Tableau (NYSE: CRM), an analytics platform, and Forrester Consulting released a study exploring the role data literacy plays in driving business outcomes. About 82% of decision-makers surveyed expect basic data literacy from employees in every department, including operations, HR and, IT, according to the study. And 70% of employees are expected to use data heavily in their job by 2025, up from 40% in 2018. However, there's a disconnect in the perceptions of employers and employees. Although 79% of leaders say they're equipping employees with data skills, only 40% say they're receiving data skills training. Forrester surveyed more than 2,000 executives, decision-makers and employees in 10 countries including the U.S., U.K., Canada, France, Germany, Japan, Mexico, and Singapore. Respondents work at global companies with 500 or more employees.
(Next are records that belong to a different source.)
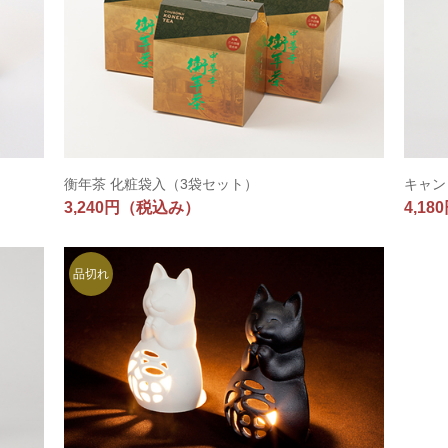
衡年茶 化粧袋入（3袋セット）
キャン
3,240円
（税込み）
4,18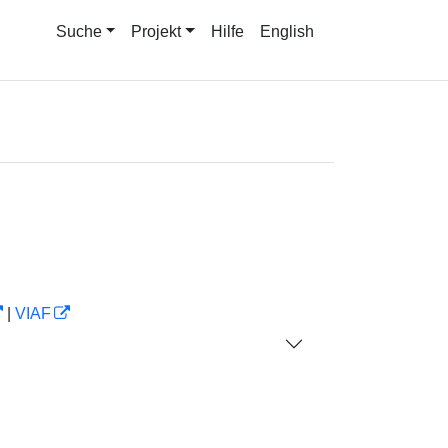
Suche
Projekt
Hilfe
English
|
VIAF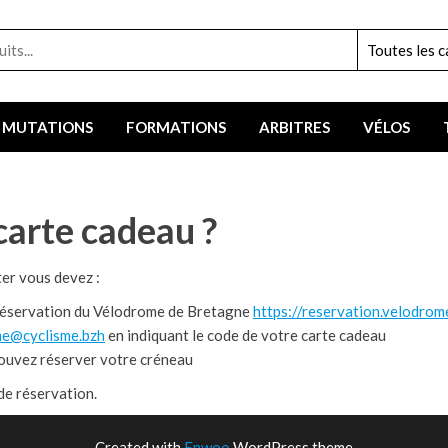
MUTATIONS
FORMATIONS
ARBITRES
VÉLOS
carte cadeau ?
ter vous devez :
 réservation du Vélodrome de Bretagne
https://reservation.velodrom
e@cyclisme.bzh
en indiquant le code de votre carte cadeau
ouvez réserver votre créneau
de réservation.
Created with
Enwoo
WordPress theme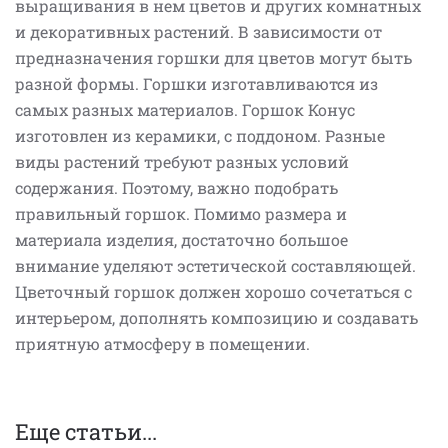
выращивания в нем цветов и других комнатных
и декоративных растений. В зависимости от
предназначения горшки для цветов могут быть
разной формы. Горшки изготавливаются из
самых разных материалов. Горшок Конус
изготовлен из керамики, с поддоном. Разные
виды растений требуют разных условий
содержания. Поэтому, важно подобрать
правильный горшок. Помимо размера и
материала изделия, достаточно большое
внимание уделяют эстетической составляющей.
Цветочный горшок должен хорошо сочетаться с
интерьером, дополнять композицию и создавать
приятную атмосферу в помещении.
Еще статьи...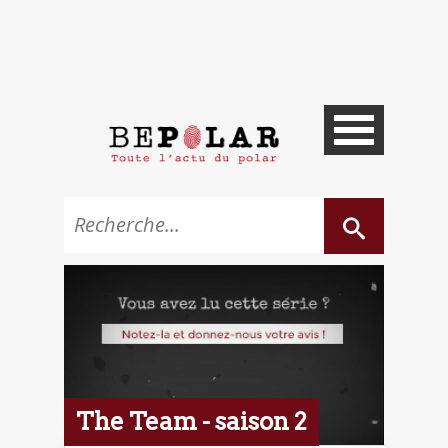
The Team - saison 2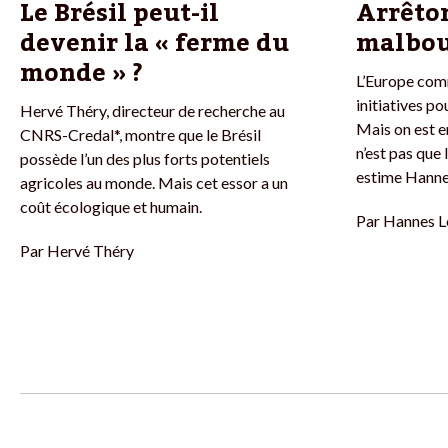
Le Brésil peut-il
Arrêton
devenir la « ferme du
malbou
monde » ?
L’Europe com
initiatives po
Hervé Théry, directeur de recherche au
Mais on est e
CNRS-Credal*, montre que le Brésil
n’est pas que 
possède l’un des plus forts potentiels
estime Hanne
agricoles au monde. Mais cet essor a un
coût écologique et humain.
Par
Hannes L
Par
Hervé Théry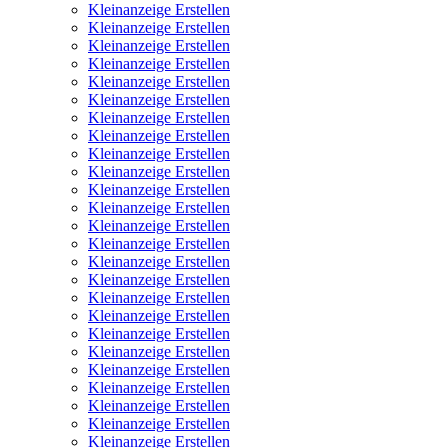
Kleinanzeige Erstellen
Kleinanzeige Erstellen
Kleinanzeige Erstellen
Kleinanzeige Erstellen
Kleinanzeige Erstellen
Kleinanzeige Erstellen
Kleinanzeige Erstellen
Kleinanzeige Erstellen
Kleinanzeige Erstellen
Kleinanzeige Erstellen
Kleinanzeige Erstellen
Kleinanzeige Erstellen
Kleinanzeige Erstellen
Kleinanzeige Erstellen
Kleinanzeige Erstellen
Kleinanzeige Erstellen
Kleinanzeige Erstellen
Kleinanzeige Erstellen
Kleinanzeige Erstellen
Kleinanzeige Erstellen
Kleinanzeige Erstellen
Kleinanzeige Erstellen
Kleinanzeige Erstellen
Kleinanzeige Erstellen
Kleinanzeige Erstellen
In Why Employee Wellness Programs Don’t Work, Wharton Business Daily discusses with Wharton management professors Iwan Barankay and Peter Cappelli methods to gauge progress. “What we need to do is listen to our employees. We have to talk to them to understand what their barriers are to start engaging,” Barankay said.
Katie Anderson was named EVP and CFO at Neiman Marcus Group, effective April 4. Anderson formerly served as CFO at Guess, Inc. Prior to this, she served as CFO at California Pizza Kitchen and Sprinkles. Anderson started her career in investment banking at Citigroup, Inc. and then Moelis & Company.
Bobby Lavan was named CFO at Bally's Corporation (NYSE: BALY), a global gaming, hospitality and entertainment company. Steve Capp, Bally's current CFO, is leaving Bally's to pursue other interests and opportunities. He will continue to support the business through the end of April. Lavan has been SVP of finance and investor relations at Bally's since May 2021. Prior to joining Bally's, he was CFO at NYSE listed Turning Point Brands and CFO at General Wireless Operations.
"We may only be in the early stages of a Cold War. Or if not a Cold War, clearly a cold conflict."
—Dr. Sanjai Bhagat, provost professor of finance at the University of Colorado at Boulder's Leeds School of Business, answers the question of whether the U.S. is in an economic cold war with Russia, as reported by Fortune.